The etymology of the word migraine has no real anatomical implications, but it's interesting. Originally, in the second century A.D., the Greek physician Galen coined a word to describe the headache. The word, hemikrania, literally means 'half a skull'. It was so named because the disease often attacks only half a skull. The Old English guys must not have had the greatest Greek instructors, for by the time it got to them, it became 'megrim'. Later it advanced into the form we not it as today, 'migraine'.

Migraine headaches follow no-set pattern. Some people view strange auras before their headache. Others become nauseated and weak during the occurrence of the headache. Some have headaches sporadically, only on rare occasions. Others suffer from headaches on near iron-clad schedule. Some sufferers feel full head pain, while others feel pain in only one side of their head. Because of the many different strains of headache suffering, it has been difficult for researchers to pinpoint the actual cause of headaches.

In years past the common wisdom held that headaches were caused by the thumping of arteries against nerves in the brain. Today, however, that is viewed as an effect of the headache, and not the cause.
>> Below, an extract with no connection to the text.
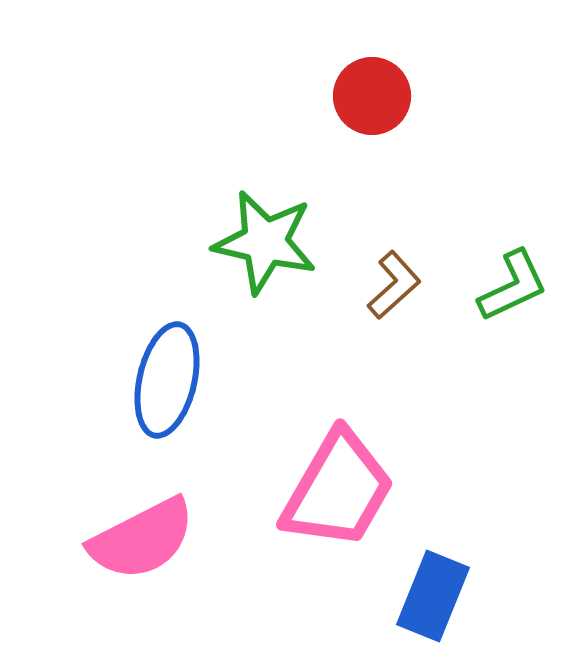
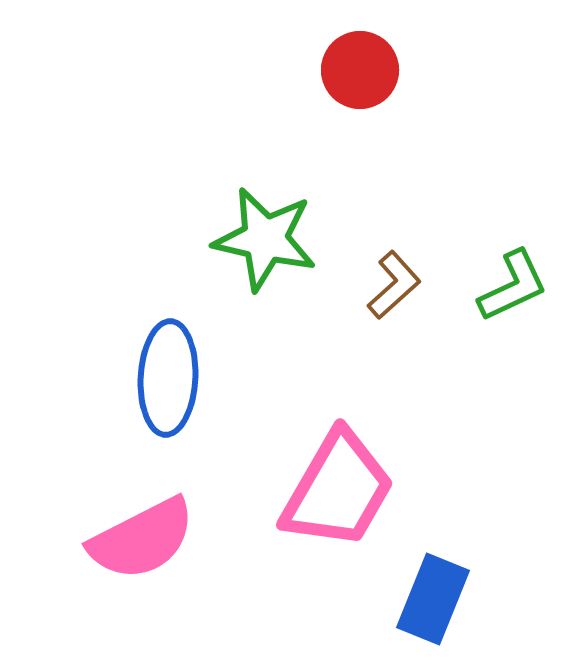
red circle: moved 12 px left, 26 px up
green star: moved 3 px up
blue ellipse: moved 1 px right, 2 px up; rotated 10 degrees counterclockwise
blue rectangle: moved 3 px down
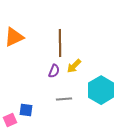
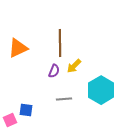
orange triangle: moved 4 px right, 11 px down
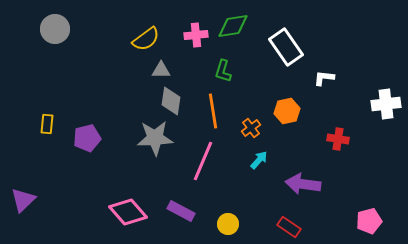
Instead, most medical people belong to the school that believes that severe headaches are caused by the upsetting of the brains normal chemistry. These are probably distant cousins to the "nerve storms" of epilepsy. It is thought that changes in the level of the neurotransmitter, serotonin enhance the brains ability to sense pain. Thus the brain begins to feel the throbbing pain known as a headache.

The treatments for headaches have advanced greatly throughout the years. In the middle ages monks would engage in the act of firmly pressing their head against a 'great ones' grave. Today, people often take a couple aspirin, and hops it gets better soon. For the more serious chronic sufferers, a greater realm of remedies exists. One remedy is the drug, ergotamine. Similar in composition to the a substance which caused the ailment St. Anthony's Fire, it constricts blood flow to the lower extremity. This halts the headache pain in about half the causes. Other drugs have been developed that don't have as many side effects (would you trust a drug that killed one in five partakers in the middle ages), and are equally effective at halting the pain. Another type of drug uses beta blockers or calcium blockers similar to those used in cardiac ailment treatment. Finally, in the worst case scenario, Methysergide, a relative of LSD is used. Obviously, by looking at its kin it has some serious side effects.

Today's research is only scratching the surface of headache technology. Some causes of minor headaches have not even been considered yet. Why do people suddenly get headaches when typing journal reports late at night? That is another one of those unanswerable questions that will require years of research and late night activity before a solution is found. However, for now, this article "is the uptmost of effectiveness. It works." [sic] Unfortunately, with the ever changing world of medicine, that may not be true ten years from now.